E ora che sapeva di avere una bella serata con Nicholas che lo aspettava, dedicò con entusiasmo il resto della sua pausa pranzo a cercare una location per la festa di compleanno di Stella: dal momento che Brittany aveva confermato la sua presenza, ogni luogo aperto al pubblico era da escludere, se non volevano che il party fosse invaso da fans urlanti. Dopo una sfiancante sequenza di telefonate riuscì ad assicurarsi il padiglione di un ristorante poco distante da Central Park: era dotato di un accesso abbastanza riservato, forse non avrebbero avuto problemi.

Kurt era davvero felice che Brittany fosse riuscita a sfondare a soli due anni dal diploma: i suoi dischi ricolmi di canzoni ammiccanti e maliziose erano in cima alle classifiche e il suo tour mondiale si era rivelato un successo a dir poco milionario. Non poteva che invidarle la fama e la valanga di soldi che aveva ottenuto, ma era davvero dispiaciuto che Stella rischiasse continuamente l'attacco dei giornalisti: a Lima non era affatto un mistero che Brittany fosse rimasta incinta quando aveva sedici anni, ma fortunatamente nessuno aveva mai fatto il collegamento tra la sua gravidanza e il fatto che Kurt avesse studiato a casa durante l'ultimo anno di liceo. Dopo che un paparazzo era giunto a un passo dallo scoprire la verità, Kurt aveva cambiato la scuola di Stella e viveva nel terrore che qualcuno potesse scoprire l'identità della figlia di Britt. Alla St Patrick erano iscritti figli di senatori e ambasciatori, privacy e discrezione erano all'ordine del giorno: Kurt sperava che fosse sufficiente a proteggere Stella. Sua figlia sapeva che Brittany era in realtà la sua madre biologica, ma i rapporti tra loro erano sempre stati così superficiali che la piccola si sentiva a disagio nel considerarla qualcosa di più di una lontana zia.

Ai giornalisti Brittany non aveva mai nascosto di avere avuto una gravidanza inaspettata, ma non aveva mai nemmeno fatto mistero del fatto che non aveva mai riconosciuto la bambina e dell'averla data in adozione dopo il parto. George, il suo manager, l'aveva opportunamente istuita perchè non rivelasse, nemmeno incidentalmente, che Stella da allora viveva con il padre: i paparazzi si sarebbero avventati sulla storia come degli avvoltoi su una carcassa.

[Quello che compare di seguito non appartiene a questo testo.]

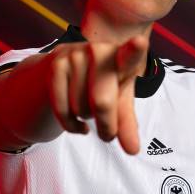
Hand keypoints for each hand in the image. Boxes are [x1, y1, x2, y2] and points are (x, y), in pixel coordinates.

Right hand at [46, 35, 148, 154]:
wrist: (56, 75)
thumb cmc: (96, 86)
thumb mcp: (117, 101)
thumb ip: (126, 124)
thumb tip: (133, 150)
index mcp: (121, 57)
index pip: (129, 56)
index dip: (134, 50)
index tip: (139, 43)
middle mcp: (99, 50)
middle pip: (102, 102)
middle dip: (107, 126)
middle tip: (108, 134)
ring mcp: (74, 55)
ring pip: (81, 108)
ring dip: (86, 119)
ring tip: (86, 108)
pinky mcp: (55, 66)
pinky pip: (64, 110)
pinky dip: (71, 125)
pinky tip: (76, 122)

Kurt poteva già immaginare i titoli delle riviste scandalistiche e al solo pensiero gli correva un brivido lungo la schiena. E non solo voleva tutelare Stella, ma anche se stesso: non aveva alcuna intenzione di portare alla luce quei mesi di confusione, dolore e frustrazione, durante i quali Stella era stata concepita. Non voleva leggere articoli che mettevano in bella mostra qualcosa che era suo diritto raccontare personalmente a sua figlia, con calma e con le parole adatte.

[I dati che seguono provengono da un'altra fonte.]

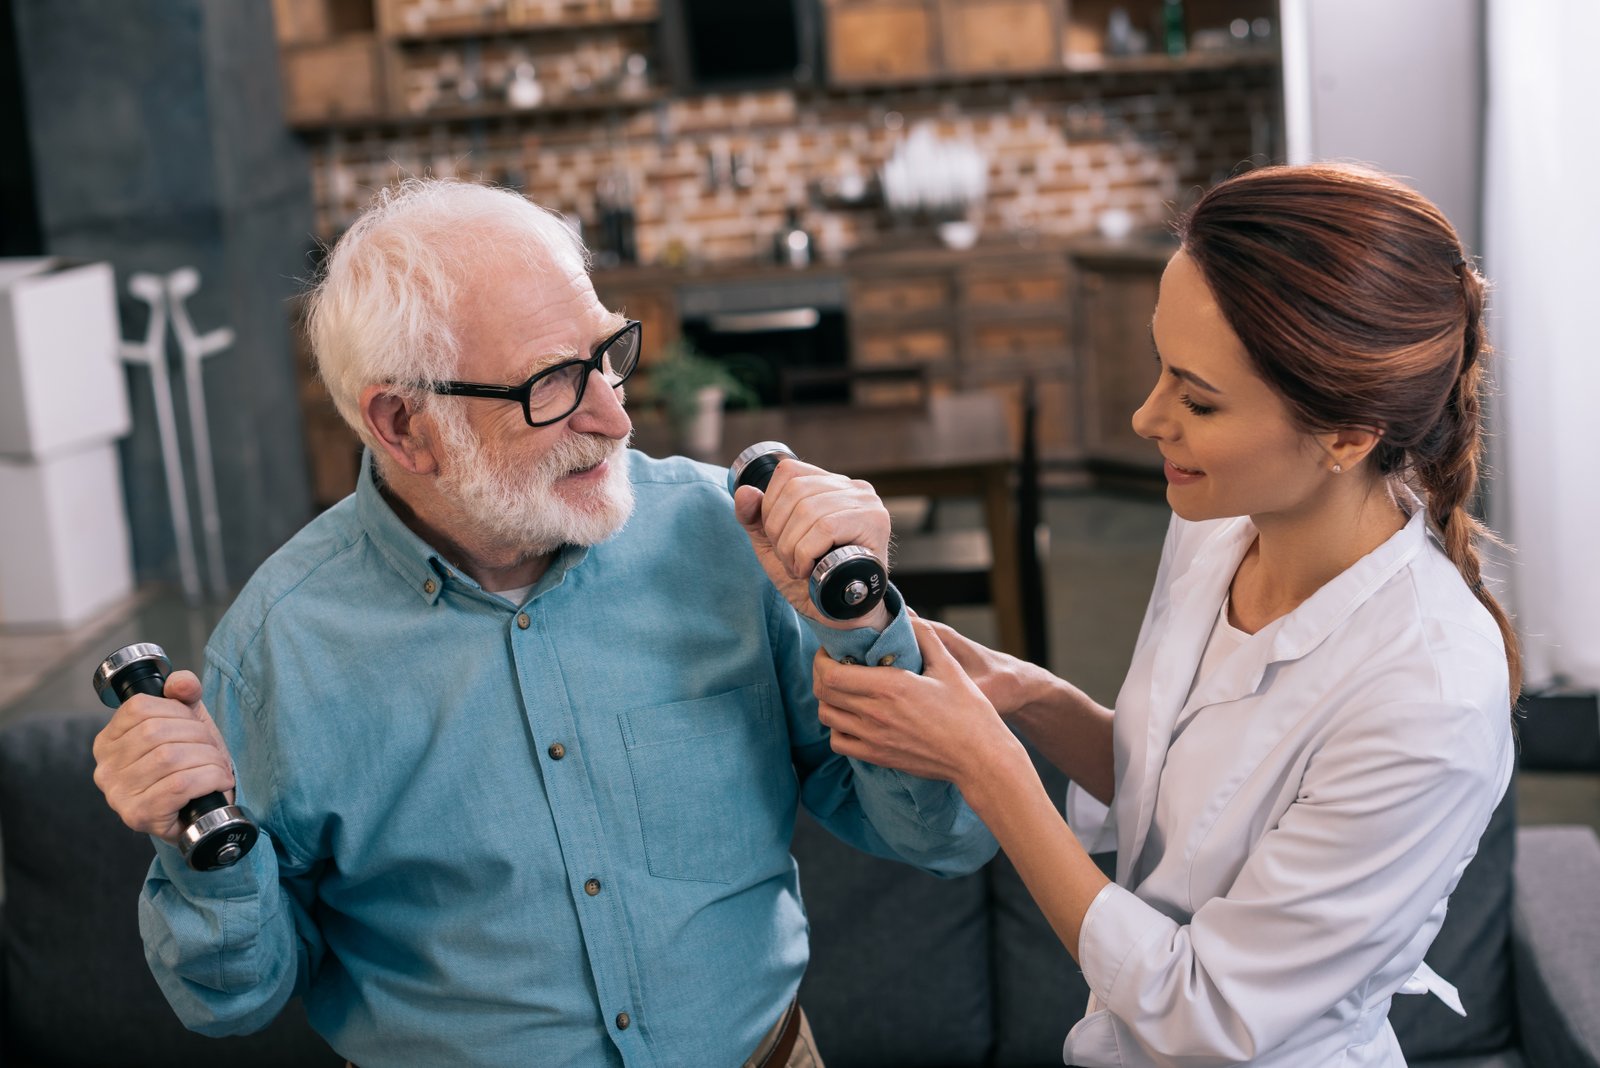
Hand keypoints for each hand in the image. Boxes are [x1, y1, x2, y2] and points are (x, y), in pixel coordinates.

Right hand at [92, 670, 236, 846]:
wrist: (200, 813)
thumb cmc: (190, 765)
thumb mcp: (187, 722)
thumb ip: (184, 695)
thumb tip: (181, 683)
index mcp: (108, 741)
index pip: (139, 708)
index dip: (177, 711)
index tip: (195, 725)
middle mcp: (106, 768)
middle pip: (156, 732)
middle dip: (198, 736)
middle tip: (214, 750)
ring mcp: (118, 794)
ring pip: (170, 757)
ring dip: (208, 758)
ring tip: (218, 766)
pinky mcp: (139, 815)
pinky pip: (180, 785)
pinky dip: (209, 778)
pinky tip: (219, 782)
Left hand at [733, 456, 891, 629]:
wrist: (841, 616)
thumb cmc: (812, 579)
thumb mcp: (773, 546)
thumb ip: (754, 519)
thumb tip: (744, 491)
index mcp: (831, 485)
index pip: (788, 471)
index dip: (771, 505)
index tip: (778, 538)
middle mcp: (853, 488)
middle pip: (795, 491)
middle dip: (780, 532)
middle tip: (789, 559)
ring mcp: (867, 504)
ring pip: (808, 510)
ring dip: (792, 548)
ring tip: (800, 568)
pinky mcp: (874, 523)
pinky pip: (825, 528)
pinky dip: (806, 554)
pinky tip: (810, 571)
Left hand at [812, 615, 1027, 786]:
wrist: (978, 756)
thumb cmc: (968, 711)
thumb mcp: (949, 666)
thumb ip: (925, 637)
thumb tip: (907, 618)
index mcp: (889, 687)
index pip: (831, 673)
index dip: (823, 658)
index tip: (832, 650)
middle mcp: (874, 713)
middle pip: (823, 692)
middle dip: (822, 673)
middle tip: (835, 664)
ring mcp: (873, 738)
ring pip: (827, 716)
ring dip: (828, 699)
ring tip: (844, 689)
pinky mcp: (877, 756)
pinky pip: (838, 742)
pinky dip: (837, 727)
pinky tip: (852, 718)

Sbuffò sonoramente, spuntò la voce “Location” dalla lista di cose da fare per il party e cominciò a lavorare. Stava canticchiando tra sé e sé, pregustando il sushi che lui e Nicholas avrebbero ordinato in uno dei ristoranti più alla moda della città, quando il telefono sulla sua scrivania squillò improvvisamente.

“Pronto? Domani sera? Ma io ho un impegno e... Kara è in ferie. Sì. Va bene... io... cercherò di liberarmi, ok. Il fotografo, certo. 2500 parole per lunedì. Va bene, aspetto l'invio della cartella stampa.” sbattè il telefono sulla scrivania e digitò furiosamente un sms a Nicholas, per avvertirlo che il loro appuntamento era annullato per una stupida serata di beneficenza.

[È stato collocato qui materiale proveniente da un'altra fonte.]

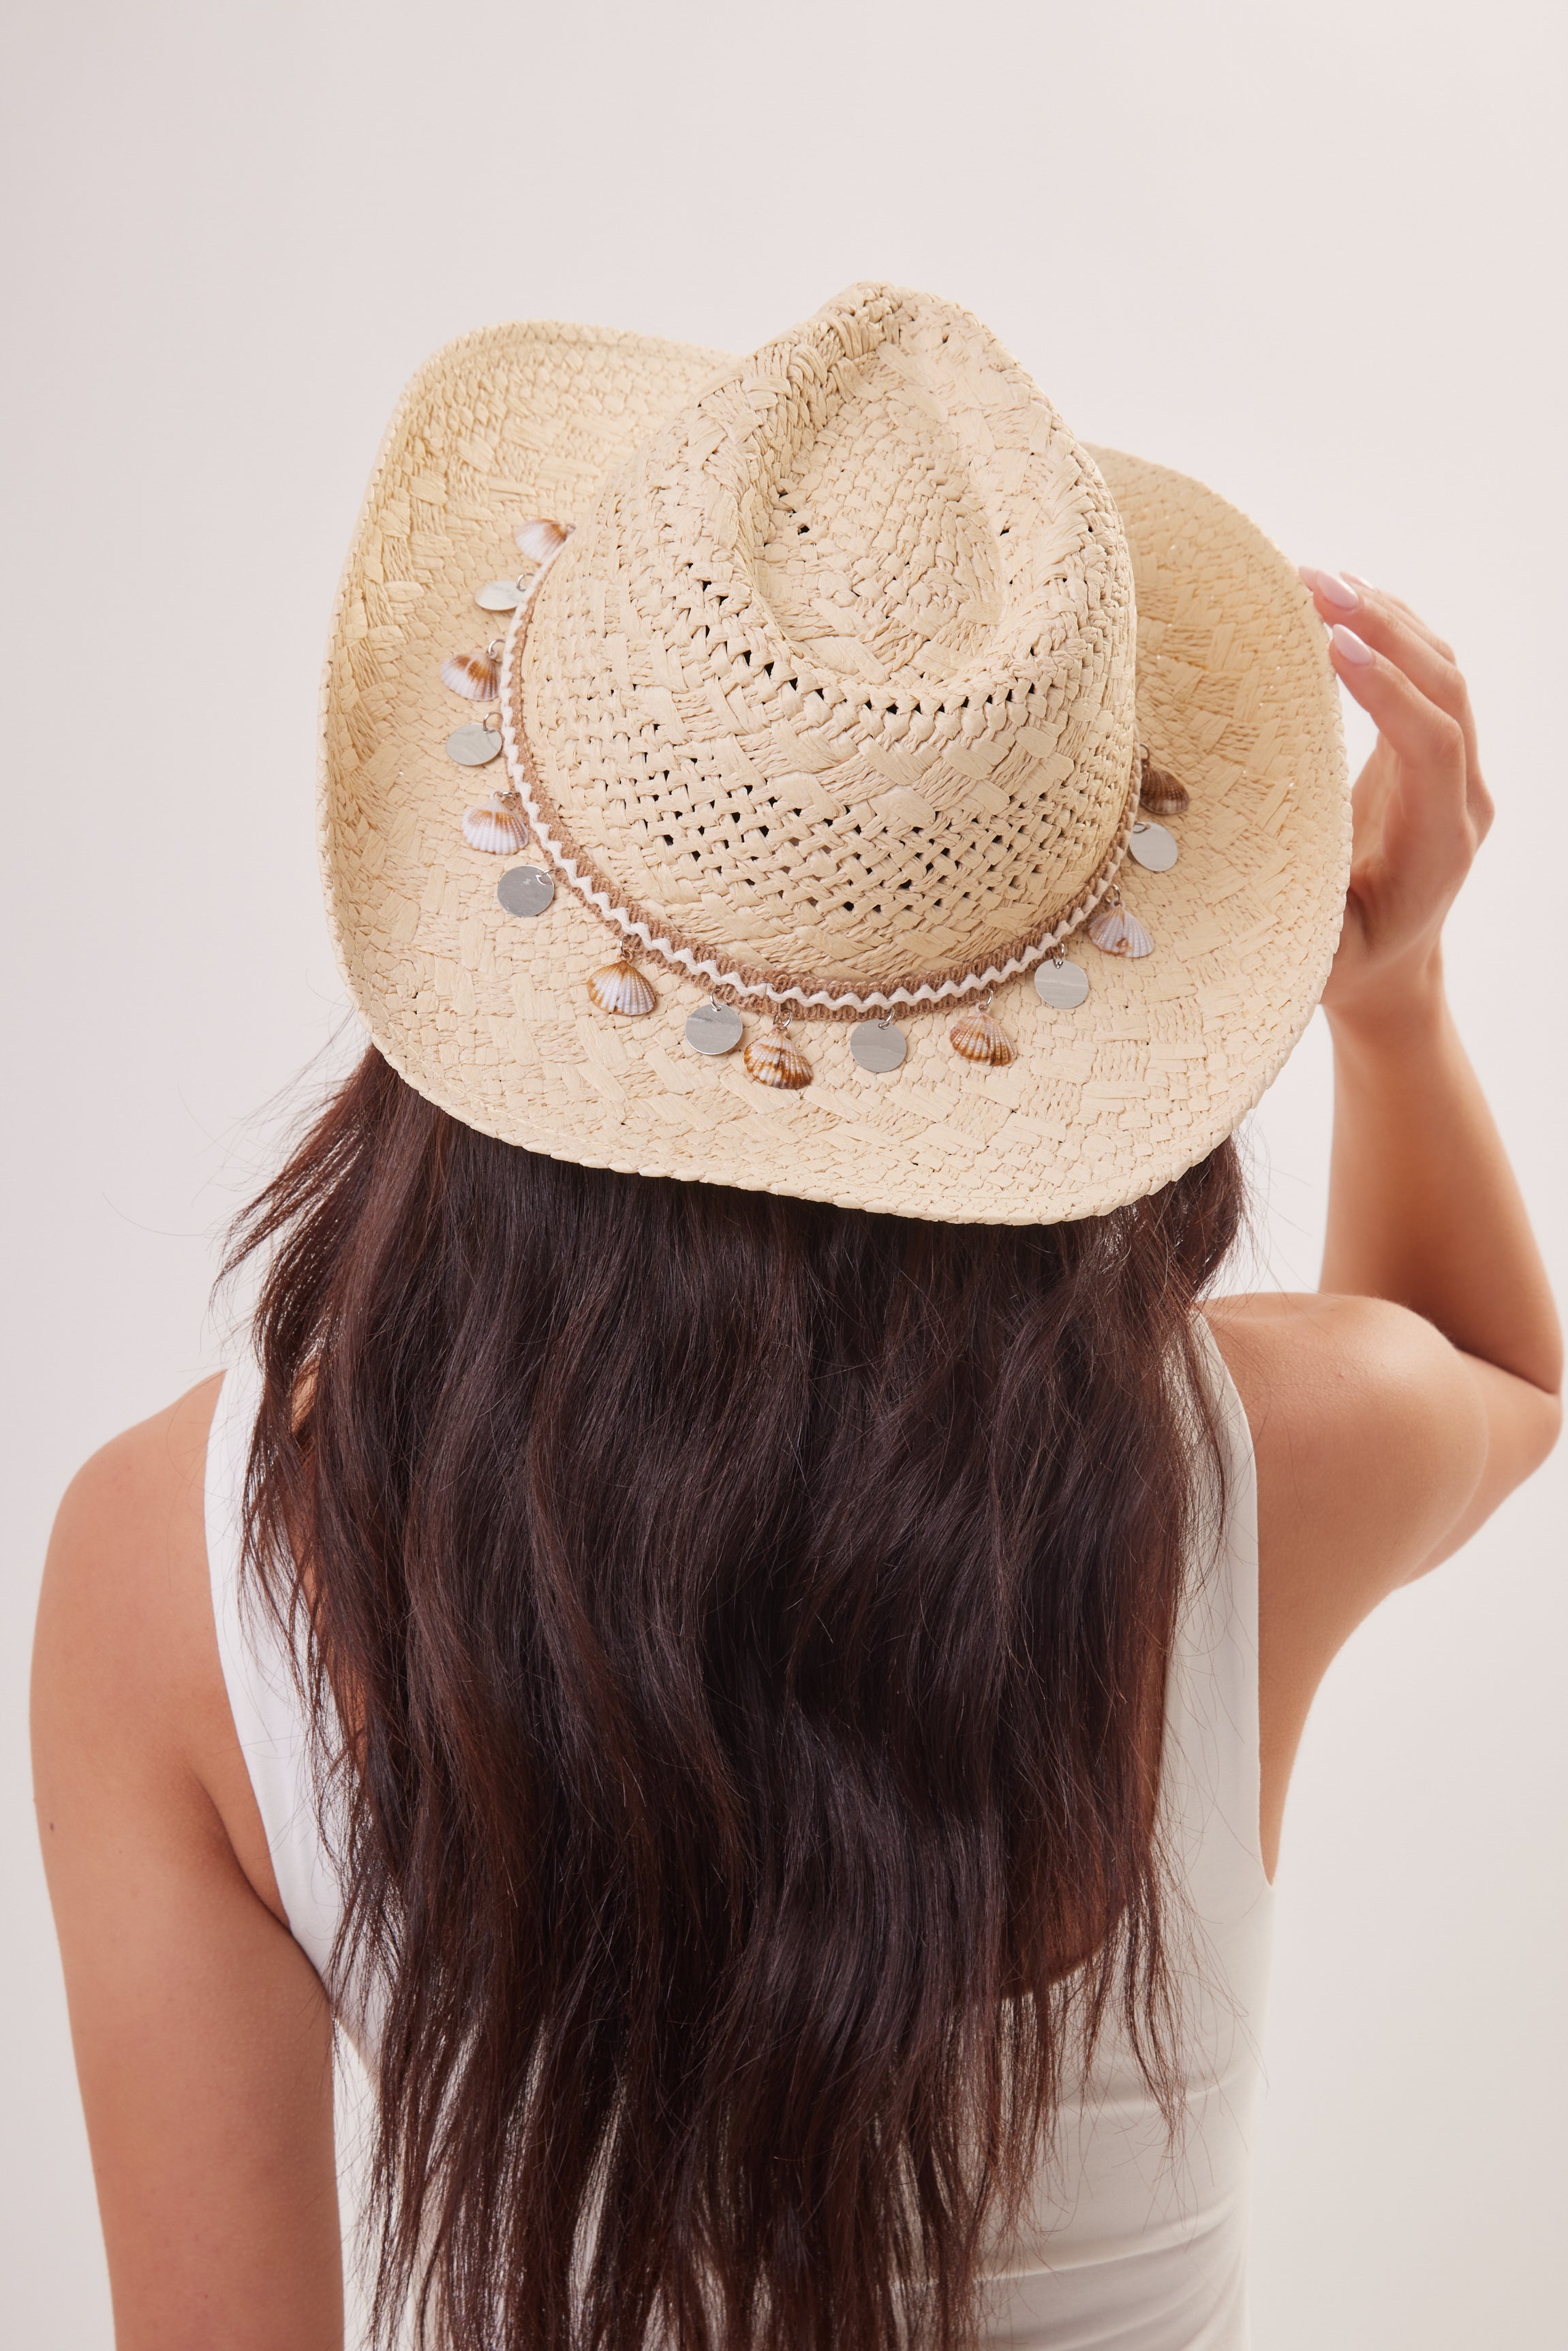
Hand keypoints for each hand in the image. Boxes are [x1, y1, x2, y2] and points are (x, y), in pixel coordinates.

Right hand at [1299, 570, 1492, 1033]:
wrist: (1392, 974)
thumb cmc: (1348, 970)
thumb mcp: (1323, 960)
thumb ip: (1307, 923)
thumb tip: (1258, 883)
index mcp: (1440, 843)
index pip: (1433, 743)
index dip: (1387, 690)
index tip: (1331, 647)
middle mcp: (1462, 797)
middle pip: (1446, 688)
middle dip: (1385, 629)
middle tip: (1317, 586)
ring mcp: (1454, 770)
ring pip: (1439, 671)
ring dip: (1384, 618)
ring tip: (1317, 579)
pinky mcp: (1429, 754)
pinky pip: (1423, 678)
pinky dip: (1385, 633)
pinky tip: (1339, 603)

Mentre Kurt stampava il comunicato per i giornalisti, preparava l'elenco dei bambini invitati alla festa e telefonava a George per assicurarsi che Brittany non acquistasse a Stella un altro inutile bambolotto, desiderò essere come quel giovane padre conosciuto a scuola: leggero, felice e disorganizzato.

La sua vita sarebbe stata infinitamente più semplice.